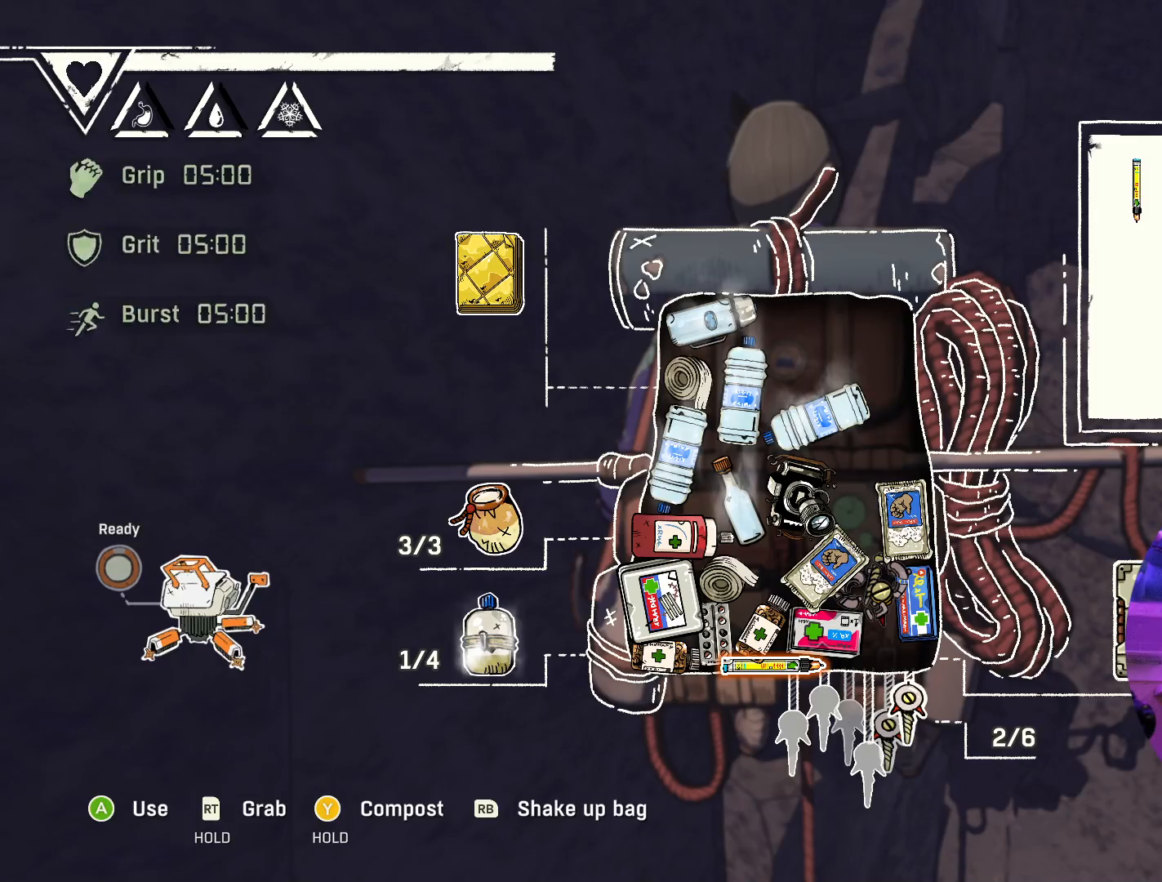
{"buttons": [], "left_stick": "center", "right_stick": "center", "events": []}
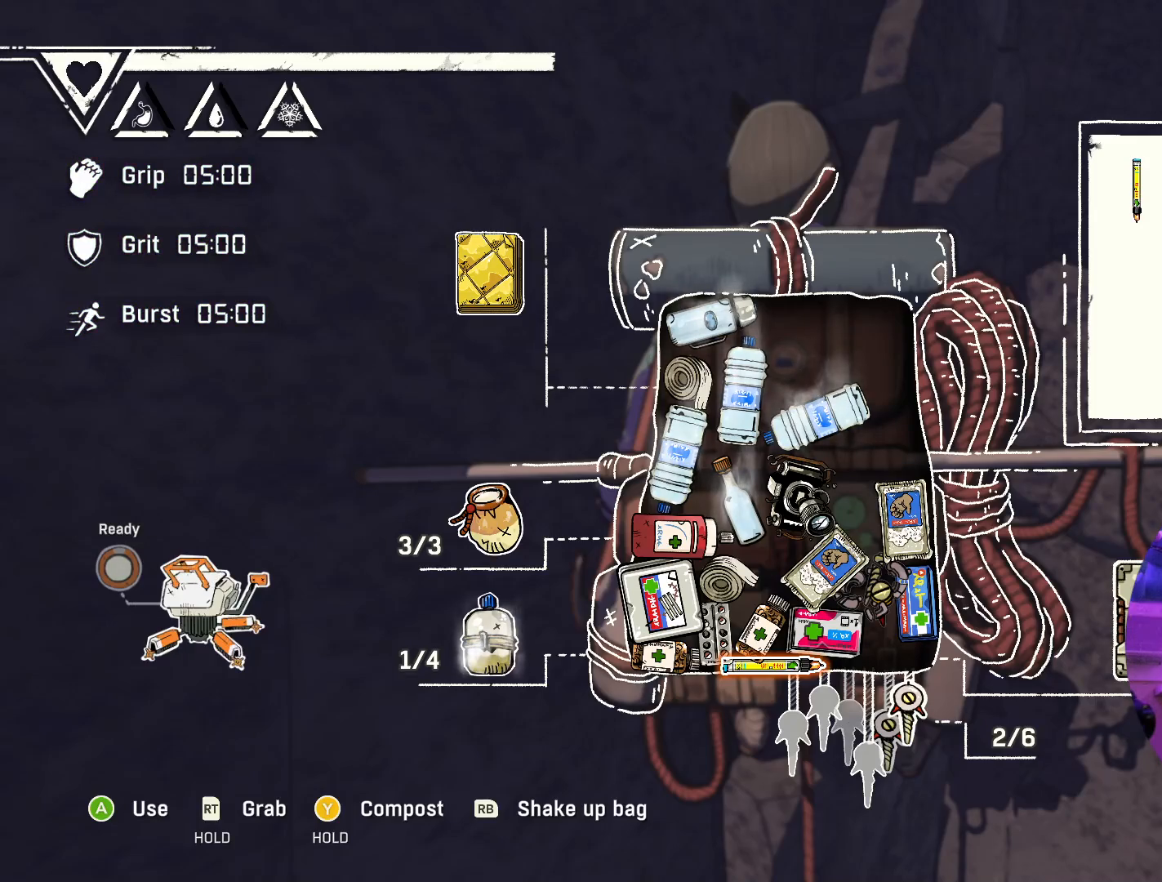
{"buttons": [], "left_stick": "center", "right_stick": "center", "events": []}
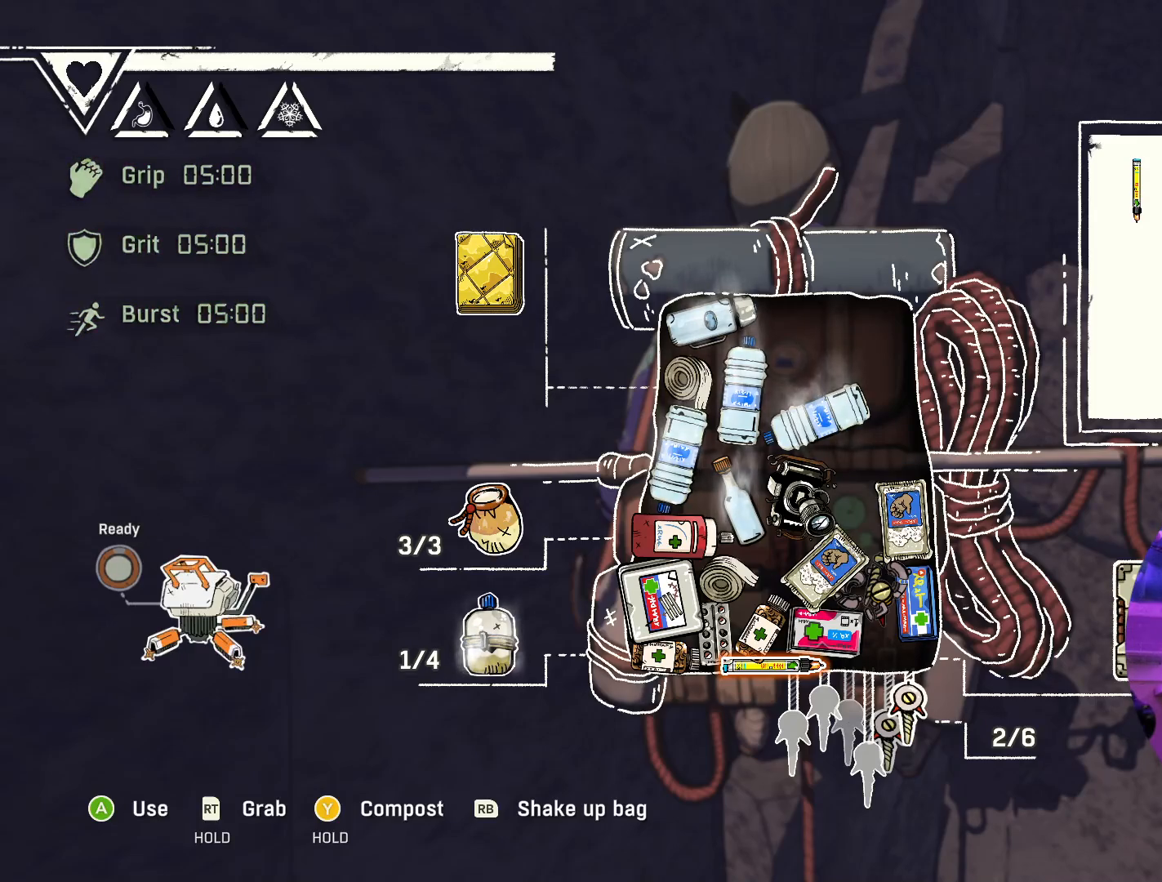
{"buttons": [], "left_stick": "center", "right_stick": "center", "events": []}
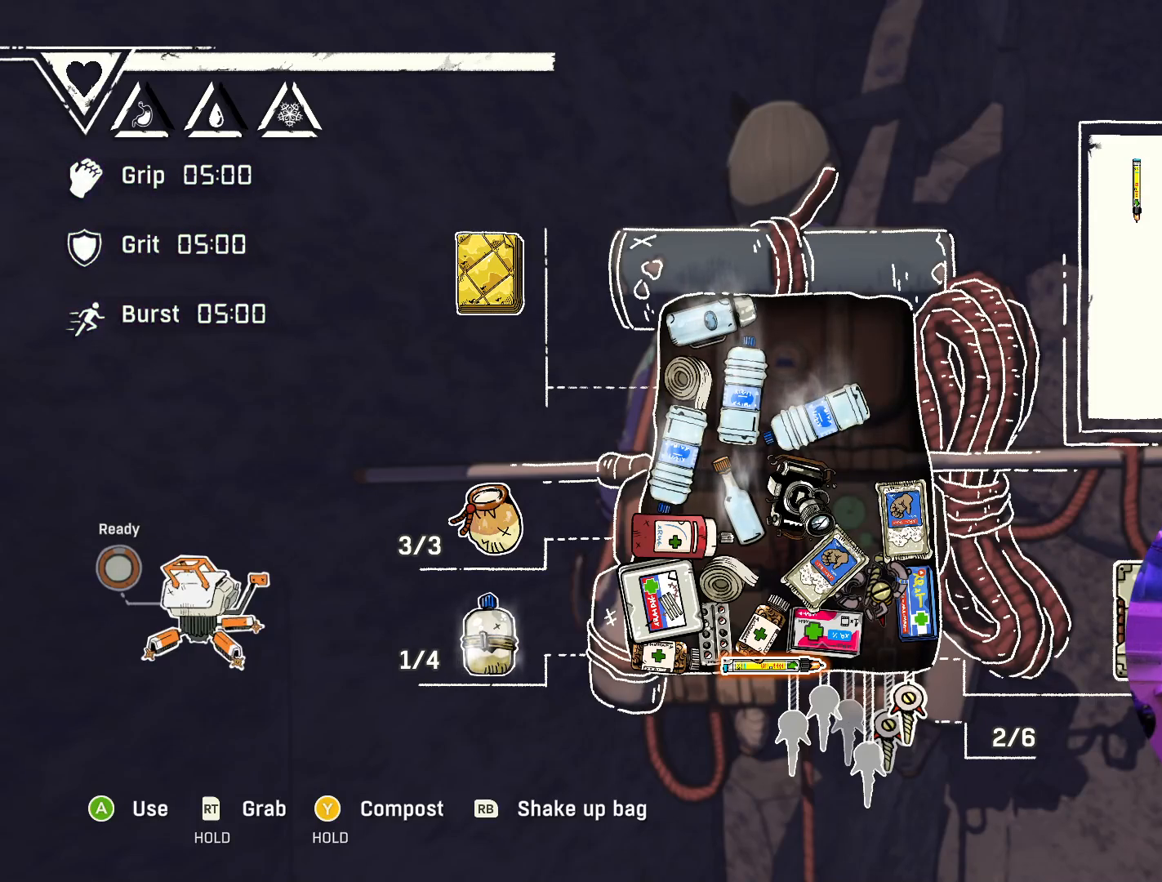
{"buttons": [], "left_stick": "center", "right_stick": "center", "events": []}
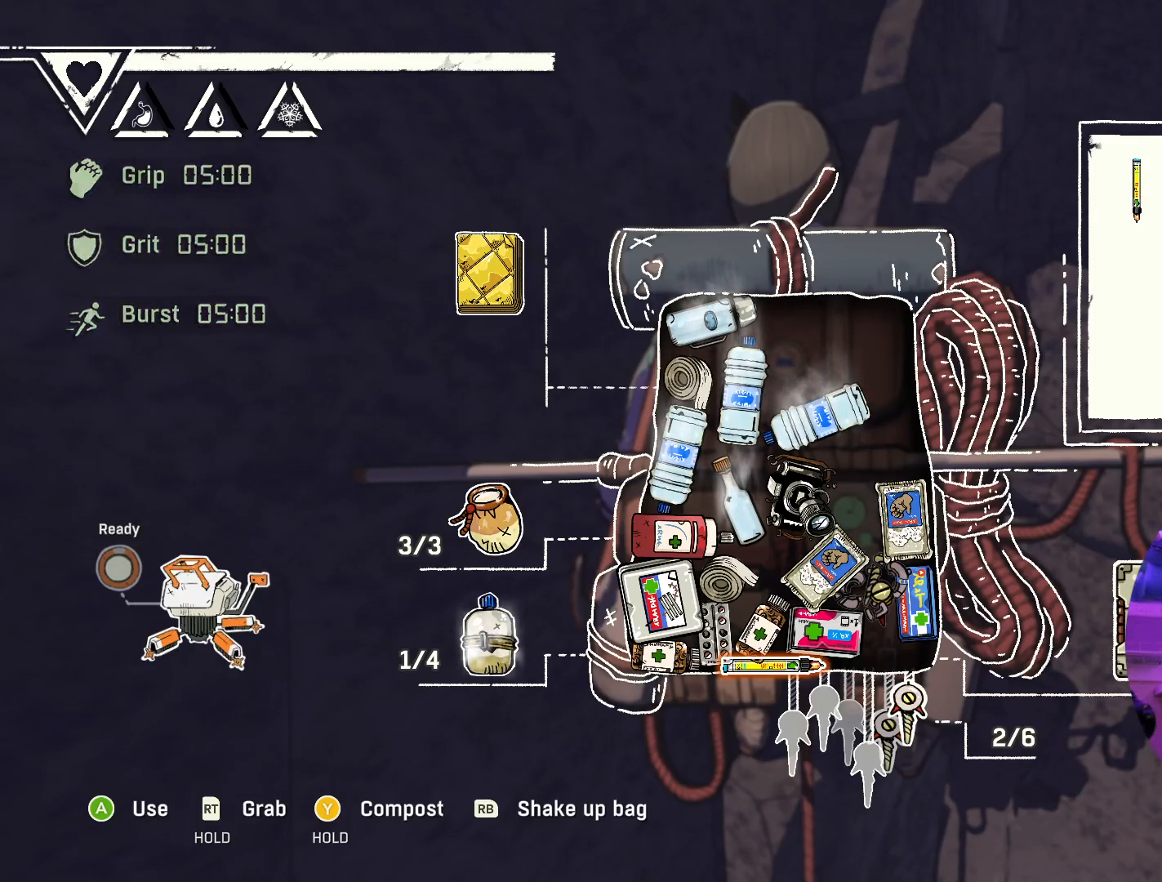
{"buttons": [], "left_stick": "up-right", "right_stick": "center", "events": [[34, "left_stick", "right"], [267, "left_stick", "center"], [417, "left_stick", "up-right"]]}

..............................

GOAL OF THE EXERCISE
Copy out every entry exactly as written, but not the pictures.

EXERCISE RESPONSE
{"buttons": [], "left_stick": "center", "right_stick": "center", "events": []}
{"buttons": [], "left_stick": "center", "right_stick": "center", "events": []}
{"buttons": [], "left_stick": "center", "right_stick": "center", "events": []}
{"buttons": [], "left_stick": "center", "right_stick": "center", "events": []}
{"buttons": [], "left_stick": "up-right", "right_stick": "center", "events": [[34, "left_stick", "right"], [267, "left_stick", "center"], [417, "left_stick", "up-right"]]}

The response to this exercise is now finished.